Yani Karayılan, Biden’a, “Bize destek ver ki, Erdoğan’ı devirme hedefin doğrultusunda biz de Türkiye’deki uzantımız HDP’nin muhalefetle iş birliğini devam ettirelim” diyor.

Karayılan’ın dikkat çekici ifadelerinden biri de "ABD ile tüm Kürtler arasındaki muazzam ilişkileri tamamen destekliyoruz" idi.

Karayılan’ın burada kast ettiği “Kürtler”, PKK’nın Suriye kolu PYD.

Son günlerde yeniden yoğunlaşan, Biden döneminde ABD’nin PYD’ye yönelik desteği arttıracağı yönündeki tartışmalarda kimileri, Washington’un bunu yaparken PKK ile PYD’yi ayrıştırmaya çalıştığı hatta PKK’nın tasfiyesine yeşil ışık yaktığı yönünde değerlendirmelerde bulunuyor.

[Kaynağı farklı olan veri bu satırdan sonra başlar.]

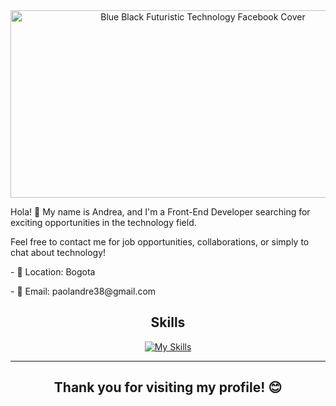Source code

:   <div align="center">
    <img width="600px" height="300px" src="https://github.com/paolandre/paolandre/assets/129551206/1817f08a-e73a-47eb-989c-3b7727d4600d" alt="Blue Black Futuristic Technology Facebook Cover">
  </div>

  <div>
    <p>Hola! 👋 My name is Andrea, and I'm a Front-End Developer searching for exciting opportunities in the technology field.</p>
    <p>Feel free to contact me for job opportunities, collaborations, or simply to chat about technology!</p>
    <p>- 📍 Location: Bogota</p>
    <p>- 📧 Email: paolandre38@gmail.com</p>
  </div>

  <h2 align="center">Skills</h2>
  <div align="center">
    <a align="center" href="https://skillicons.dev/icons?i=javascript,html,css,discord,figma,firebase,git,github,nodejs,photoshop,replit,vercel,vscode,wordpress&theme=light" target="_blank">
      <img align="center" src="https://skillicons.dev/icons?i=javascript,html,css,discord,figma,firebase,git,github,nodejs,photoshop,replit,vercel,vscode,wordpress&theme=light" alt="My Skills">
    </a>
  </div>
  <hr>
  <h2 align="center">Thank you for visiting my profile! 😊</h2>
</body>
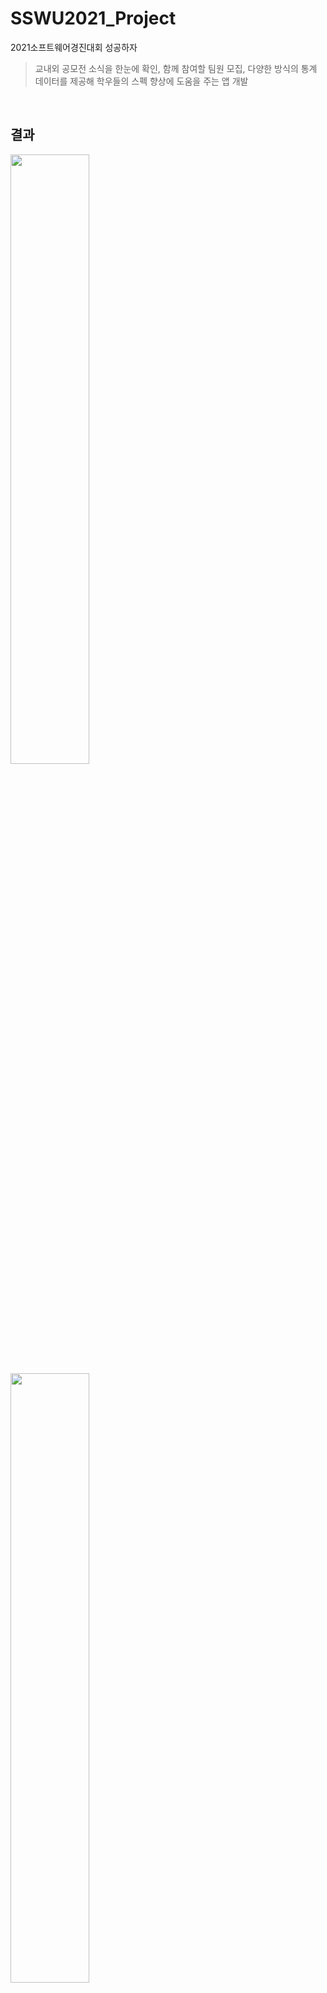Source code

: # SSWU2021_Project
2021소프트웨어경진대회 성공하자

> 교내외 공모전 소식을 한눈에 확인, 함께 참여할 팀원 모집, 다양한 방식의 통계 데이터를 제공해 학우들의 스펙 향상에 도움을 주는 앱 개발
</br>

## 결과

<img src="https://user-images.githubusercontent.com/77660379/168833273-0611bca5-a598-4688-851e-795b0a032929.gif" width="50%" align ='left'/>
<img src="https://user-images.githubusercontent.com/77660379/168833432-62db5028-4c76-4e9b-89f0-d58a22a10d00.gif" width="50%" align ='center'/>
<img src="https://user-images.githubusercontent.com/77660379/168833557-5b9d31d1-c4f7-4a17-bb61-acaf9d661f48.gif" width="50%" align = 'right'/>

## 주요 기능

#### 교내, 교외 공모전 정보 함께 제공
![image](https://user-images.githubusercontent.com/77660379/168837418-5886347b-d4bb-4a18-bdf7-6f2b0ee15cf6.png)

#### 팀원 모집 기능 제공
![image](https://user-images.githubusercontent.com/77660379/168837607-73a4174d-58d0-4977-b8c6-7c9d014c9acd.png)

#### 통계 데이터 제공
![image](https://user-images.githubusercontent.com/77660379/168837795-e959d083-f6a9-4f7e-bffc-3326844ddcf5.png)



## Tech stack
- `firebase`
- `java`
- `androidstudio`

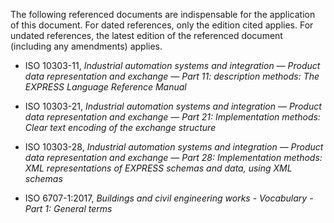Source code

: The following referenced documents are indispensable for the application of this document. For dated references, only the edition cited applies. For undated references, the latest edition of the referenced document (including any amendments) applies.

* ISO 10303-11,
*Industrial automation systems and integration — Product data representation and exchange — Part 11: description methods: The EXPRESS Language Reference Manual*

* ISO 10303-21,
*Industrial automation systems and integration — Product data representation and exchange — Part 21: Implementation methods: Clear text encoding of the exchange structure*

* ISO 10303-28,
*Industrial automation systems and integration — Product data representation and exchange — Part 28: Implementation methods: XML representations of EXPRESS schemas and data, using XML schemas*

* ISO 6707-1:2017,
*Buildings and civil engineering works - Vocabulary - Part 1: General terms*
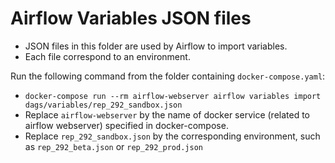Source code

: # Airflow Variables JSON files
- JSON files in this folder are used by Airflow to import variables.
- Each file correspond to an environment.

Run the following command from the folder containing `docker-compose.yaml`:
- `docker-compose run --rm airflow-webserver airflow variables import dags/variables/rep_292_sandbox.json`
- Replace `airflow-webserver` by the name of docker service (related to airflow webserver) specified in docker-compose.
- Replace `rep_292_sandbox.json` by the corresponding environment, such as `rep_292_beta.json` or `rep_292_prod.json`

Kimi uzmanlarımız uzunca bir süreden bu yana ABD’nin PKK ve PYD ile ilişkilerini bu yaklaşım üzerine oturtmalarına karşın bu değerlendirmelerin doğru olmadığına dair kanaatimi hep dile getire geldim.

Bir terör örgütünün, kendisinin tasfiye edilmesine yönelik yaklaşımları desteklemeyeceğine göre Karayılan’ın bu ifadelerinin de Washington’un PYD ile ilişkisinin, bunları PKK ile ayrıştırma, hele de PKK’nın tasfiye edilmesine göz yumma gibi bir eksen üzerinden yürümediğinin göstergesi olduğunu düşünüyorum.

Kuşkusuz Karayılan’ın da Bayık’ın da yakın bir dönemde ABD ve AB’nin PKK’yı terör listesinden çıkartma beklentisi ile bu açıklamaları yaptıklarını zannetmiyorum.

Ancak gerek Washington-Ankara gerekse de Ankara-Brüksel ilişkilerinin yeniden şekillenmeye başlamasının arifesinde terör örgütünün “İngiliz anahtarı” gibi kendini “kullanılmaya hazır” olarak ortaya sürmesini, İsrail ve Fransız gazetelerinin de buna önayak olmasını dikkatle takip edilmesi gereken bir durum olarak görüyorum.

Türkiye’nin, ABD ve AB ile ilişkileri düzeltmeye yönelik güçlü sinyaller verdiği bir dönemde, söz konusu gazetelerin sayfalarını terör örgütü yöneticilerine açmalarının manidar olduğunu düşünüyorum.